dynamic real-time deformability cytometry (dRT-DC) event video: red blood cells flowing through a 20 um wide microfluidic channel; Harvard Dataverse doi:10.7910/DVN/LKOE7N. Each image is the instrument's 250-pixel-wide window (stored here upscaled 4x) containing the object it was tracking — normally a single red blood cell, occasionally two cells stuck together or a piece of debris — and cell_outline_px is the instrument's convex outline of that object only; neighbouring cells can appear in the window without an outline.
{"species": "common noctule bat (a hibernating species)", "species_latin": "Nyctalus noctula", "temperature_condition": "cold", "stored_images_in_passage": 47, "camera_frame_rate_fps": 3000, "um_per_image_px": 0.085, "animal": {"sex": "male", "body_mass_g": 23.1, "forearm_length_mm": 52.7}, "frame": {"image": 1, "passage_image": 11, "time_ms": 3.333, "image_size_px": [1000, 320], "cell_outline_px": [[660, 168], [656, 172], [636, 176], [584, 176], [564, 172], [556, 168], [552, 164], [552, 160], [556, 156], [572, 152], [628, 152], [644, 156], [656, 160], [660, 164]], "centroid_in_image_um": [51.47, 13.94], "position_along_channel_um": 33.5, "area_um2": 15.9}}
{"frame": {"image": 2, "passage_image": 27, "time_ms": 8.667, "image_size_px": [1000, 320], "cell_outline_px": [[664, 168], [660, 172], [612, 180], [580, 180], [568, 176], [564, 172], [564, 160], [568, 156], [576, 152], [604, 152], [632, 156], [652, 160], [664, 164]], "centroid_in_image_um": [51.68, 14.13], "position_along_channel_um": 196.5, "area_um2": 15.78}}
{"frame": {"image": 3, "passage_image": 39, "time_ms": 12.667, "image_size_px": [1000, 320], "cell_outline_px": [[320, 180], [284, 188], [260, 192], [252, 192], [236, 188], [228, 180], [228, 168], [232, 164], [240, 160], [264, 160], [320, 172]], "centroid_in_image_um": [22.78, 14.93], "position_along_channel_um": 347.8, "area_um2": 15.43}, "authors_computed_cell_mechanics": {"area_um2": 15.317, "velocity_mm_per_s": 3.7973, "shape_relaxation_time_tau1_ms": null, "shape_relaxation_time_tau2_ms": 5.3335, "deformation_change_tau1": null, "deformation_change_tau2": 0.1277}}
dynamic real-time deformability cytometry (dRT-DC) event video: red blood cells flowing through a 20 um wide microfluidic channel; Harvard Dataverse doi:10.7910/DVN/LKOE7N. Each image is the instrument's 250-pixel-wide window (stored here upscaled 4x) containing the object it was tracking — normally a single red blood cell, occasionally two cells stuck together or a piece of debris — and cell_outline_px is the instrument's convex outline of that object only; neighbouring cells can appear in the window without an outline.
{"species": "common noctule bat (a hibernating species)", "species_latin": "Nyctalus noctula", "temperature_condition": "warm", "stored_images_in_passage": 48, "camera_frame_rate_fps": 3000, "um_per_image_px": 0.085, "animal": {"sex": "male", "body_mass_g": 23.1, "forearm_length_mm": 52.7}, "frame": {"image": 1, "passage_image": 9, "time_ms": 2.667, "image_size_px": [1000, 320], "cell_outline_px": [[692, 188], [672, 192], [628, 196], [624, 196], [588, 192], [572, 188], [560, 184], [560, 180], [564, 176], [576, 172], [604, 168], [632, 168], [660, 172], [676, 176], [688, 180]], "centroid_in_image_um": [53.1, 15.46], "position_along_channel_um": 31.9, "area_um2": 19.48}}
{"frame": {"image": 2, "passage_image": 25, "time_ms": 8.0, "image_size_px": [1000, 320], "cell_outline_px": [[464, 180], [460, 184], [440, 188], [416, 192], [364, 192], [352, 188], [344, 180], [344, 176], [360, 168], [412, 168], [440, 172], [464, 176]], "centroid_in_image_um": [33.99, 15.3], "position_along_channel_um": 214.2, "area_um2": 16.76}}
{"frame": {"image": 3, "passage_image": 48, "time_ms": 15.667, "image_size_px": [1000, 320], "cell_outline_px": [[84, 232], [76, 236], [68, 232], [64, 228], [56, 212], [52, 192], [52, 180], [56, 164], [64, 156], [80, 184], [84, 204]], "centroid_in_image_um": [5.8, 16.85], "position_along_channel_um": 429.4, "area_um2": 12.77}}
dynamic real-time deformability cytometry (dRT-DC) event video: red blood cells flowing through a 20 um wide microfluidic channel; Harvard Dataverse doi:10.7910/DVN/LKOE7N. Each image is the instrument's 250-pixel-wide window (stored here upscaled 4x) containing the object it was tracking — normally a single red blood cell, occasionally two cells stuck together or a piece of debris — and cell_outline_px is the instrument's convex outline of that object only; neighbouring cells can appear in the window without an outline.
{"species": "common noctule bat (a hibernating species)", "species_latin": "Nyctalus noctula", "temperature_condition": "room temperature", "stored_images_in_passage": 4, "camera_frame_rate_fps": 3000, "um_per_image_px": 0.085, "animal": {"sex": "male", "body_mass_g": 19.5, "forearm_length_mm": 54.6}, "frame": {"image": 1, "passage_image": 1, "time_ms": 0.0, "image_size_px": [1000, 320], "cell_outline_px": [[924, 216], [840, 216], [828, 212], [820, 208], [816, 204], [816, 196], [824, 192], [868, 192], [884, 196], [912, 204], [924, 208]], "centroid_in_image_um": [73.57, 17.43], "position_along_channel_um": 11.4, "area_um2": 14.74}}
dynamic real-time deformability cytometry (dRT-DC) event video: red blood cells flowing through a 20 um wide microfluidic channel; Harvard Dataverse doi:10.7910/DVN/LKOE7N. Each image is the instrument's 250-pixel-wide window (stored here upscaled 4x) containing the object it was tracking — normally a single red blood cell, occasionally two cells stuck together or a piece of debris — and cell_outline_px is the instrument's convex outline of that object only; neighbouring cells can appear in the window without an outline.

########

» **The exercise**
All of the records must be retyped exactly as they are.

» **Finished exercise**
dynamic real-time deformability cytometry (dRT-DC) event video: red blood cells flowing through a 20 um wide microfluidic channel; Harvard Dataverse doi:10.7910/DVN/LKOE7N. Each image is the instrument's 250-pixel-wide window (stored here upscaled 4x) containing the object it was tracking — normally a single red blood cell, occasionally two cells stuck together or a piece of debris — and cell_outline_px is the instrument's convex outline of that object only; neighbouring cells can appear in the window without an outline.
{"species": "common noctule bat (a hibernating species)", "species_latin": "Nyctalus noctula", "temperature_condition": "cold", "stored_images_in_passage": 47, "camera_frame_rate_fps": 3000, "um_per_image_px": 0.085, "animal": {"sex": "male", "body_mass_g": 23.1, "forearm_length_mm": 52.7}, "frame": {"image": 1, "passage_image": 11, "time_ms": 3.333, "image_size_px": [1000, 320], "cell_outline_px": [[660, 168], [656, 172], [636, 176], [584, 176], [564, 172], [556, 168], [552, 164], [552, 160], [556, 156], [572, 152], [628, 152], [644, 156], [656, 160], [660, 164]], "centroid_in_image_um": [51.47, 13.94], "position_along_channel_um": 33.5, "area_um2": 15.9}}
{"frame": {"image": 2, "passage_image": 27, "time_ms": 8.667, "image_size_px": [1000, 320], "cell_outline_px": [[664, 168], [660, 172], [612, 180], [580, 180], [568, 176], [564, 172], [564, 160], [568, 156], [576, 152], [604, 152], [632, 156], [652, 160], [664, 164]], "centroid_in_image_um": [51.68, 14.13], "position_along_channel_um": 196.5, "area_um2": 15.78}}
{"frame": {"image": 3, "passage_image": 39, "time_ms": 12.667, "image_size_px": [1000, 320], "cell_outline_px": [[320, 180], [284, 188], [260, 192], [252, 192], [236, 188], [228, 180], [228, 168], [232, 164], [240, 160], [264, 160], [320, 172]], "centroid_in_image_um": [22.78, 14.93], "position_along_channel_um": 347.8, "area_um2": 15.43}, "authors_computed_cell_mechanics": {"area_um2": 15.317, "velocity_mm_per_s": 3.7973, "shape_relaxation_time_tau1_ms": null, "shape_relaxation_time_tau2_ms": 5.3335, "deformation_change_tau1": null, "deformation_change_tau2": 0.1277}}
dynamic real-time deformability cytometry (dRT-DC) event video: red blood cells flowing through a 20 um wide microfluidic channel; Harvard Dataverse doi:10.7910/DVN/LKOE7N. Each image is the instrument's 250-pixel-wide window (stored here upscaled 4x) containing the object it was tracking — normally a single red blood cell, occasionally two cells stuck together or a piece of debris — and cell_outline_px is the instrument's convex outline of that object only; neighbouring cells can appear in the window without an outline.
{"species": "common noctule bat (a hibernating species)", "species_latin": "Nyctalus noctula", "temperature_condition": "warm", "stored_images_in_passage": 48, "camera_frame_rate_fps": 3000, "um_per_image_px": 0.085, "animal": {"sex": "male", "body_mass_g": 23.1, "forearm_length_mm": 52.7}, "frame": {"image": 1, "passage_image": 9, "time_ms": 2.667, "image_size_px": [1000, 320], "cell_outline_px": [[692, 188], [672, 192], [628, 196], [624, 196], [588, 192], [572, 188], [560, 184], [560, 180], [564, 176], [576, 172], [604, 168], [632, 168], [660, 172], [676, 176], [688, 180]], "centroid_in_image_um": [53.1, 15.46], "position_along_channel_um": 31.9, "area_um2": 19.48}}
{"frame": {"image": 2, "passage_image": 25, "time_ms": 8.0, "image_size_px": [1000, 320], "cell_outline_px": [[464, 180], [460, 184], [440, 188], [416, 192], [364, 192], [352, 188], [344, 180], [344, 176], [360, 168], [412, 168], [440, 172], [464, 176]], "centroid_in_image_um": [33.99, 15.3], "position_along_channel_um": 214.2, "area_um2": 16.76}}
{"frame": {"image": 3, "passage_image": 48, "time_ms": 15.667, "image_size_px": [1000, 320], "cell_outline_px": [[84, 232], [76, 236], [68, 232], [64, 228], [56, 212], [52, 192], [52, 180], [56, 164], [64, 156], [80, 184], [84, 204]], "centroid_in_image_um": [5.8, 16.85], "position_along_channel_um": 429.4, "area_um2": 12.77}}
dynamic real-time deformability cytometry (dRT-DC) event video: red blood cells flowing through a 20 um wide microfluidic channel; Harvard Dataverse doi:10.7910/DVN/LKOE7N. Each image is the instrument's 250-pixel-wide window (stored here upscaled 4x) containing the object it was tracking — normally a single red blood cell, occasionally two cells stuck together or a piece of debris — and cell_outline_px is the instrument's convex outline of that object only; neighbouring cells can appear in the window without an outline.
{"species": "common noctule bat (a hibernating species)", "species_latin": "Nyctalus noctula", "temperature_condition": "room temperature", "stored_images_in_passage": 4, "camera_frame_rate_fps": 3000, "um_per_image_px": 0.085, "animal": {"sex": "male", "body_mass_g": 19.5, "forearm_length_mm": 54.6}, "frame": {"image": 1, "passage_image": 1, "time_ms": 0.0, "image_size_px": [1000, 320], "cell_outline_px": [[924, 216], [840, 216], [828, 212], [820, 208], [816, 204], [816, 196], [824, 192], [868, 192], [884, 196], [912, 204], [924, 208]], "centroid_in_image_um": [73.57, 17.43], "position_along_channel_um": 11.4, "area_um2": 14.74}}
dynamic real-time deformability cytometry (dRT-DC) event video: red blood cells flowing through a 20 um wide microfluidic channel; Harvard Dataverse doi:10.7910/DVN/LKOE7N. Each image is the instrument's 250-pixel-wide window (stored here upscaled 4x) containing the object it was tracking — normally a single red blood cell, occasionally two cells stuck together or a piece of debris — and cell_outline_px is the instrument's convex outline of that object only; neighbouring cells can appear in the window without an outline.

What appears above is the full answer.